**Dataset records**
# # # #

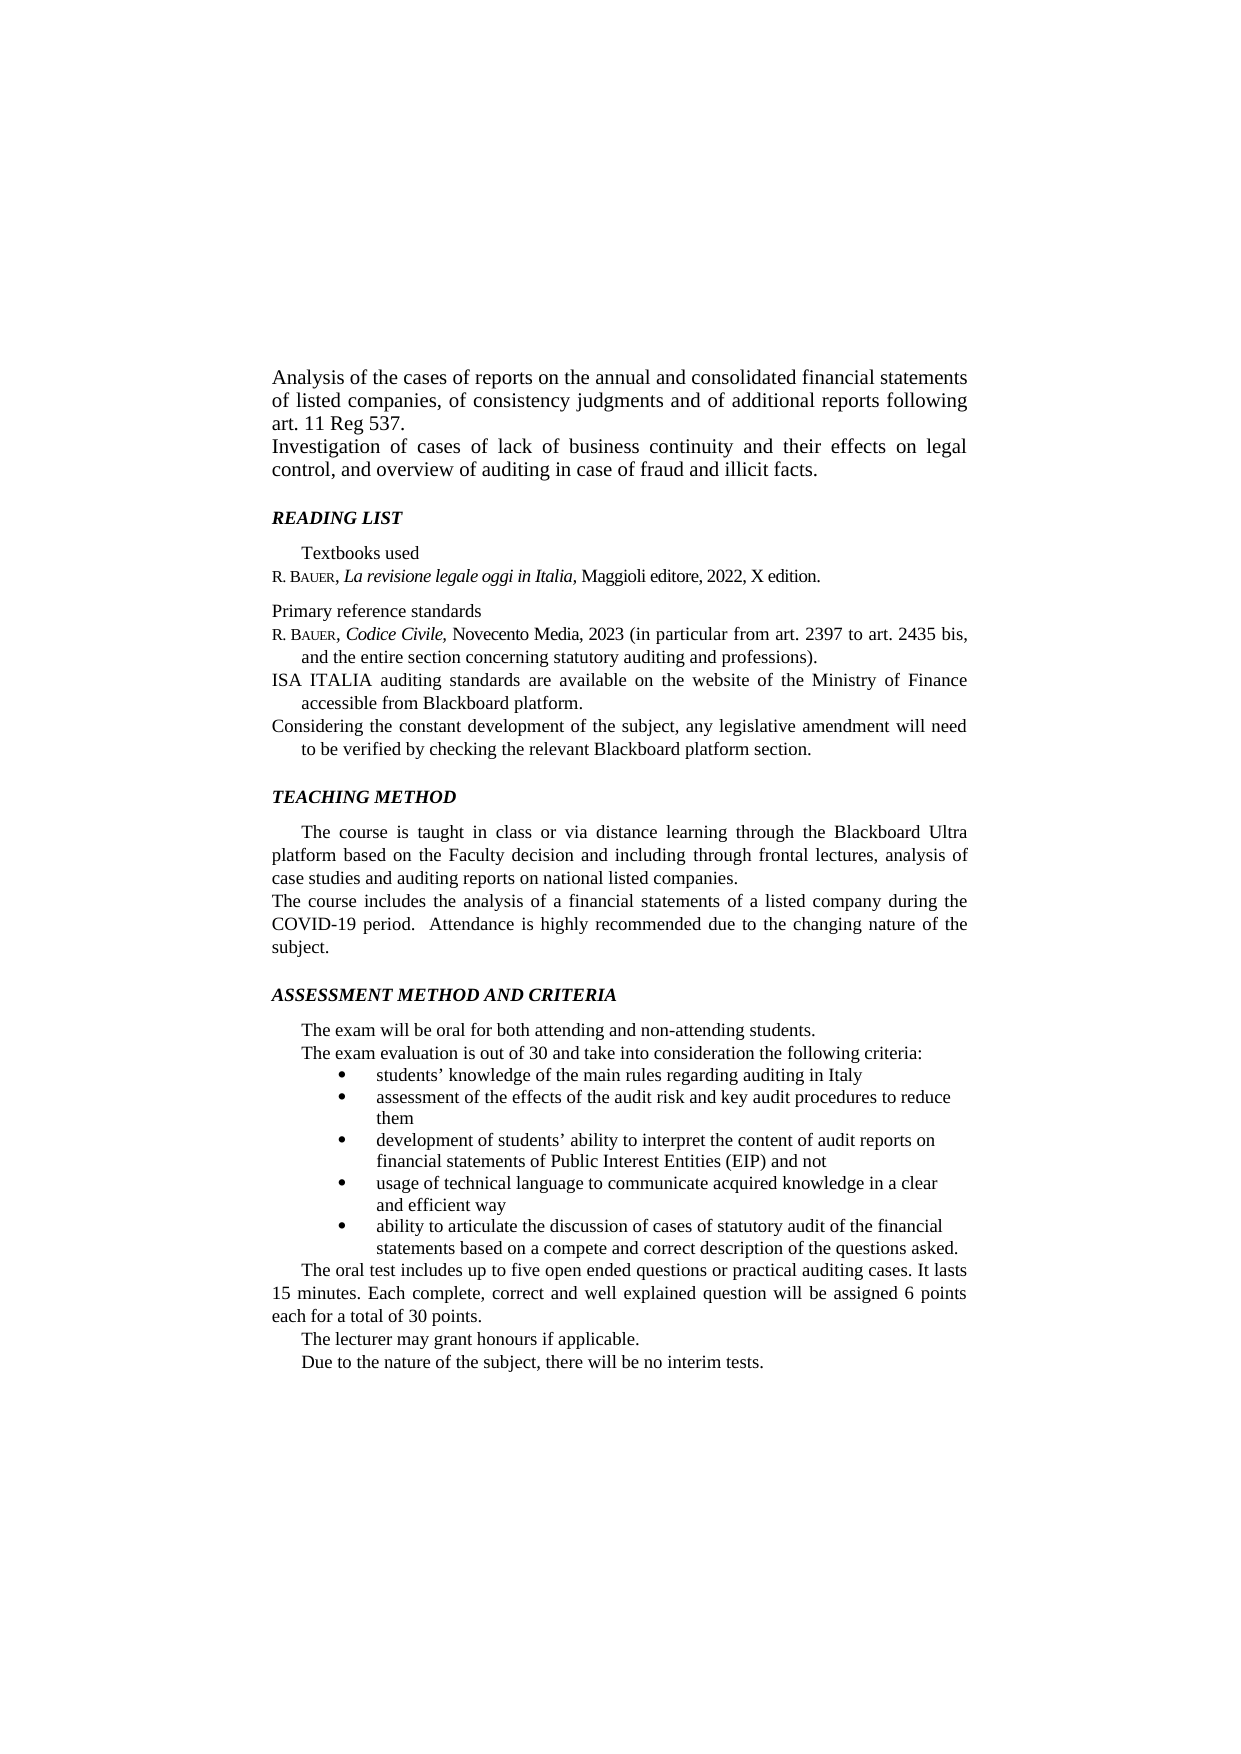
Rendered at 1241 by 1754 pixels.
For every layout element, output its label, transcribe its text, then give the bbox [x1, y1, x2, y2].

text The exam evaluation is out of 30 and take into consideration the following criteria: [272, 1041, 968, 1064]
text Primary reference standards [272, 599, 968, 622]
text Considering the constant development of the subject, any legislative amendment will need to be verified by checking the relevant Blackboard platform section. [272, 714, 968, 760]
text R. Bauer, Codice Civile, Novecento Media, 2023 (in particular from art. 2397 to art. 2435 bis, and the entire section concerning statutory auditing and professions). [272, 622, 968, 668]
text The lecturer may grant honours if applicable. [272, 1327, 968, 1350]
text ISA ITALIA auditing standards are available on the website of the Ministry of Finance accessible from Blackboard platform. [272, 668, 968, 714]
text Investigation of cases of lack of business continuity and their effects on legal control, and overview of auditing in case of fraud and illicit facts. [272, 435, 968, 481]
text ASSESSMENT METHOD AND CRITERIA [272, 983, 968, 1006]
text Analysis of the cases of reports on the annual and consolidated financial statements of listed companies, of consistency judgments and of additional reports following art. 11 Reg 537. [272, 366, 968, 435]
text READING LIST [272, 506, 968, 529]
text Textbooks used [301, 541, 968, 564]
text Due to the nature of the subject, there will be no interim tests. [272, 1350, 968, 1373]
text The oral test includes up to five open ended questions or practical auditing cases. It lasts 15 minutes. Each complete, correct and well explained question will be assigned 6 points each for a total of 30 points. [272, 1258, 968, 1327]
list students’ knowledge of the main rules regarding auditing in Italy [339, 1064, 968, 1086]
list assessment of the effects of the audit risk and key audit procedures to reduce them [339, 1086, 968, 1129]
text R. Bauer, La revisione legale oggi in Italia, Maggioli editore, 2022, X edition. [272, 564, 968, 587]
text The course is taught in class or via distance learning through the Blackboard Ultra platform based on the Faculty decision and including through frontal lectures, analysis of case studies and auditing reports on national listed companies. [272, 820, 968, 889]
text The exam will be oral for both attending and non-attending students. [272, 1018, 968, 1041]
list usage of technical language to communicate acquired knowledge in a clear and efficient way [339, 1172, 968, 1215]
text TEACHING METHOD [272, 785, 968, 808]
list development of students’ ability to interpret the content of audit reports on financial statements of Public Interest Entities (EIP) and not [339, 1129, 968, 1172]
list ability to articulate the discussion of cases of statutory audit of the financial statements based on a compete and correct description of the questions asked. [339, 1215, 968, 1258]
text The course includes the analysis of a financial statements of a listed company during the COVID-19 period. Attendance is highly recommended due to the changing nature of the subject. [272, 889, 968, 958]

# # # #

**Job item**
Every entry above needs to be copied exactly, apart from its pictures.

**Output for this task**
Rendered at 1241 by 1754 pixels.
For every layout element, output its label, transcribe its text, then give the bbox [x1, y1, x2, y2].

text The exam evaluation is out of 30 and take into consideration the following criteria: [272, 1041, 968, 1064]
text Primary reference standards [272, 599, 968, 622]
text Considering the constant development of the subject, any legislative amendment will need to be verified by checking the relevant Blackboard platform section. [272, 714, 968, 760]
text R. Bauer, Codice Civile, Novecento Media, 2023 (in particular from art. 2397 to art. 2435 bis, and the entire section concerning statutory auditing and professions). [272, 622, 968, 668]
text The lecturer may grant honours if applicable. [272, 1327, 968, 1350]
text ISA ITALIA auditing standards are available on the website of the Ministry of Finance accessible from Blackboard platform. [272, 668, 968, 714]
text Investigation of cases of lack of business continuity and their effects on legal control, and overview of auditing in case of fraud and illicit facts. [272, 435, 968, 481]
text ASSESSMENT METHOD AND CRITERIA [272, 983, 968, 1006]
text Analysis of the cases of reports on the annual and consolidated financial statements of listed companies, of consistency judgments and of additional reports following art. 11 Reg 537. [272, 366, 968, 435]
text READING LIST [272, 506, 968, 529]
text Textbooks used [301, 541, 968, 564]
text Due to the nature of the subject, there will be no interim tests. [272, 1350, 968, 1373]
text The oral test includes up to five open ended questions or practical auditing cases. It lasts 15 minutes. Each complete, correct and well explained question will be assigned 6 points each for a total of 30 points. [272, 1258, 968, 1327]
list students’ knowledge of the main rules regarding auditing in Italy [339, 1064, 968, 1086]
list assessment of the effects of the audit risk and key audit procedures to reduce them [339, 1086, 968, 1129]
text R. Bauer, La revisione legale oggi in Italia, Maggioli editore, 2022, X edition. [272, 564, 968, 587]
text The course is taught in class or via distance learning through the Blackboard Ultra platform based on the Faculty decision and including through frontal lectures, analysis of case studies and auditing reports on national listed companies. [272, 820, 968, 889]
text The exam will be oral for both attending and non-attending students. [272, 1018, 968, 1041]
list usage of technical language to communicate acquired knowledge in a clear and efficient way [339, 1172, 968, 1215]
text TEACHING METHOD [272, 785, 968, 808]
list development of students’ ability to interpret the content of audit reports on financial statements of Public Interest Entities (EIP) and not [339, 1129, 968, 1172]
list ability to articulate the discussion of cases of statutory audit of the financial statements based on a compete and correct description of the questions asked. [339, 1215, 968, 1258]
text The course includes the analysis of a financial statements of a listed company during the COVID-19 period. Attendance is highly recommended due to the changing nature of the subject. [272, 889, 968, 958]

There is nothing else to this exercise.